DATASET CONTENT START

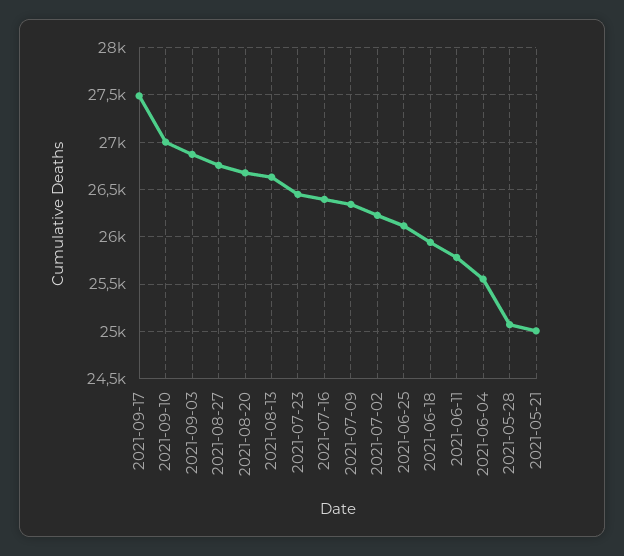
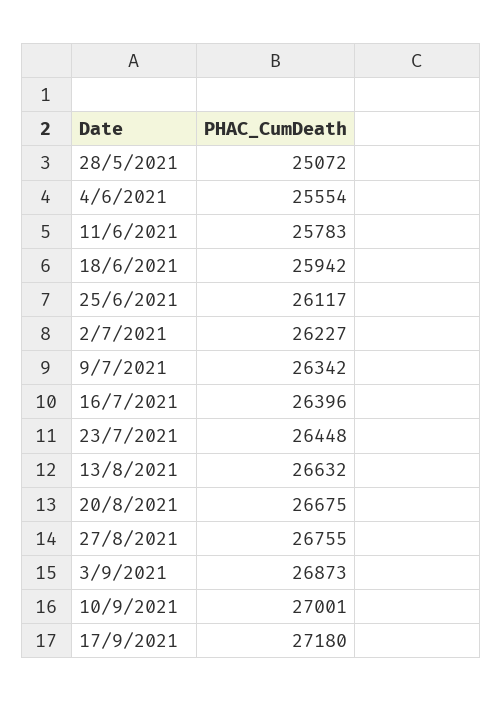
2021-09-17: 27500 -> 27180
2021-05-21: 25000 -> none

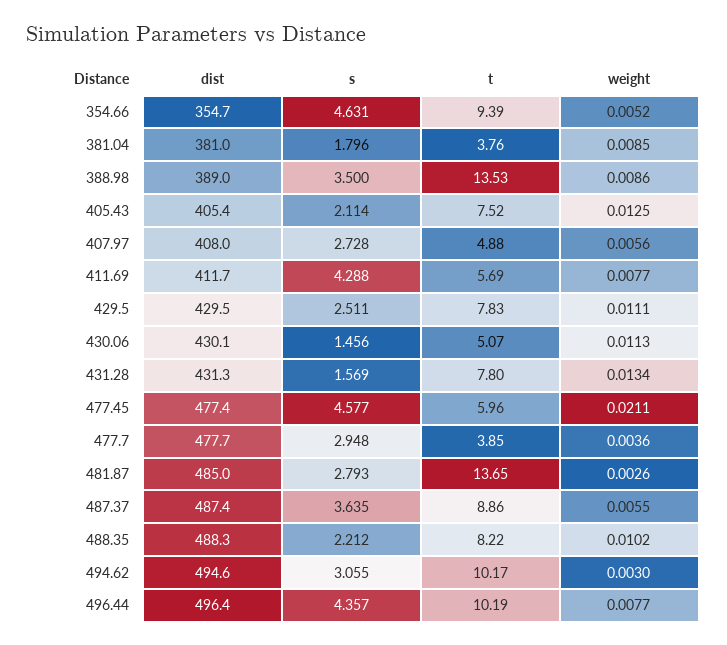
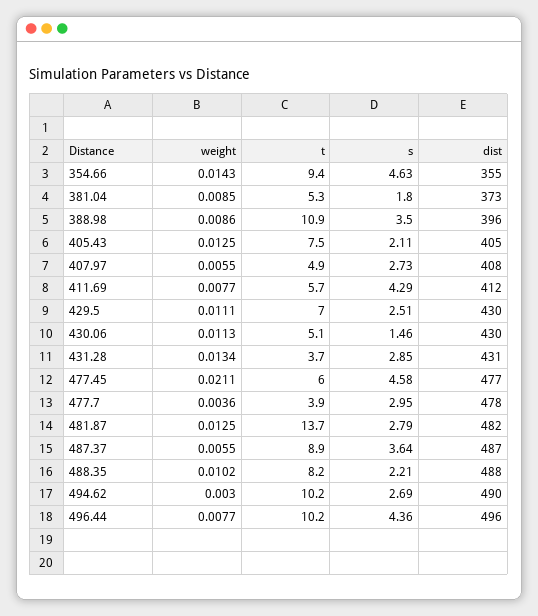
weight, 354.66: 0.0052 -> 0.0143
dist, 381.04: 381 -> 373
t, 381.04: 3.76 -> 5.3
dist, 388.98: 389 -> 396
t, 388.98: 13.53 -> 10.9
weight, 407.97: 0.0056 -> 0.0055
t, 429.5: 7.83 -> 7
s, 431.28: 1.569 -> 2.85
t, 431.28: 7.8 -> 3.7
dist, 481.87: 485 -> 482
weight, 481.87: 0.0026 -> 0.0125
dist, 494.62: 494.6 -> 490
s, 494.62: 3.055 -> 2.69

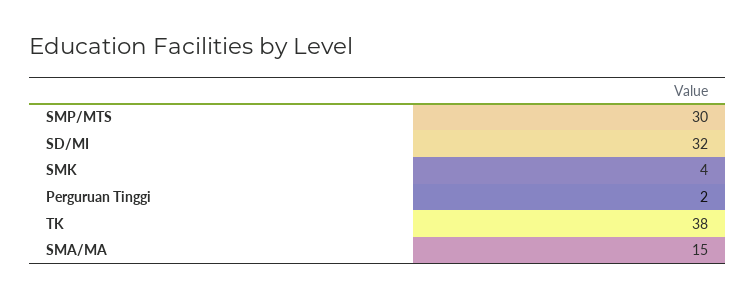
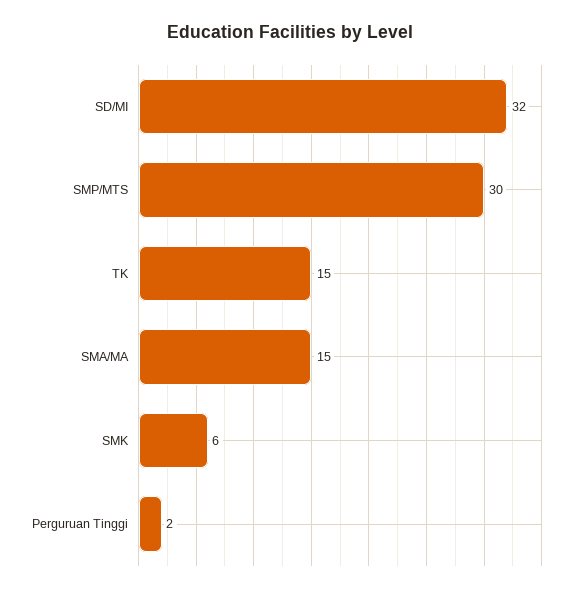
SMK: 4 -> 6
TK: 38 -> 15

DATASET CONTENT END

### EXERCISE
Omit all pictures, and repeat exactly the lines from the line containing "dist, 494.62: 494.6 -> 490" through the end of the data.

### RESPONSE
dist, 494.62: 494.6 -> 490
s, 494.62: 3.055 -> 2.69

SMK: 4 -> 6
TK: 38 -> 15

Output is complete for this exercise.